**Task goal:**
Start with the line containing "Structures marked on" and write out each line through the end of the listing, exactly as given.

**Information provided:**
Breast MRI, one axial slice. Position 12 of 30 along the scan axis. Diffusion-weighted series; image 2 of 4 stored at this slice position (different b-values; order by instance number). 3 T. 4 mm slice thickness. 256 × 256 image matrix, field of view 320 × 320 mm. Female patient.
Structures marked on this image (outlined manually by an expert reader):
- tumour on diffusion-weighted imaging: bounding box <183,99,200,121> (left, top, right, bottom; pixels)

**Exercise result:**
Structures marked on this image (outlined manually by an expert reader):
- tumour on diffusion-weighted imaging: bounding box <183,99,200,121> (left, top, right, bottom; pixels)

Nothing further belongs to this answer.